Brambridge House is a Grade II* listed building in the South Downs National Park local planning authority area, England. First listed on 5 December 1955. Country house. 5 related planning applications.

Brambridge House

WRENN ID
watchful-cinder-lark
Grade
II*
Local Planning Authority
South Downs National Park
Country
England
Date first listed
5 December 1955
Type
Country house
Source
Historic England listing

Description

Brambridge House is a large country house, dating to approximately 1762, incorporating an earlier building and remodelled after a fire in 1872 by M. Digby-Wyatt. It is constructed of stuccoed brick with a slate roof. The house is a three-storey, nine-bay double pile structure in an H-shape, with a river frontage and rooms set back behind single-storey 19th-century pavilions. The 18th-century garden front remains largely unaltered, except for added stucco dressings. The central three-storey, five-bay section is flanked by two-bay projections. A colonnade of six fluted Doric columns, with a simplified entablature and iron railings above a first-floor balcony, sits between the wings; a door was originally in the left bay of the centre part. The ground floor features French windows, and tall casements with low sills are present in the wings and along the first floor, each with a blind box.
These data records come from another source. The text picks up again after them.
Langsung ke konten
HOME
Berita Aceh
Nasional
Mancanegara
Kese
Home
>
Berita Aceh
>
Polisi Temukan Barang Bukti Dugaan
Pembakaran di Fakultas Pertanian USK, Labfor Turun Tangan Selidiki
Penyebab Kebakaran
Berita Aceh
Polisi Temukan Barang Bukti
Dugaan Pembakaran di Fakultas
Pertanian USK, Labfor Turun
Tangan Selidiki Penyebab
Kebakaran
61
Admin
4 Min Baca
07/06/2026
Smaller windows are similarly designed on the second floor. Rusticated quoins and string courses mark the sill levels of the first and second-floor windows, topped by a heavily modillioned cornice and a low parapet adorned with urns at the corners. The roof is hipped with stacks on the end walls and at the left end of the central section, as well as between the right bays of the central section. The river side of the house was rebuilt to three storeys over a cellar, with a seven-bay facade and three-bay pavilions at each end projecting forward half a bay. A single-storey porch with a cartouche over it is situated in front of the centre bay, also in stucco. The interior was altered during conversion to flats. A large entrance and staircase hall were designed by Wyatt. Inside, facing the garden front, the central bays contain a narrow entrance hall with a late 18th-century ceiling and a large drawing room with a similar ceiling and contemporary fireplace, both retaining original paint and featuring details in the Adam style.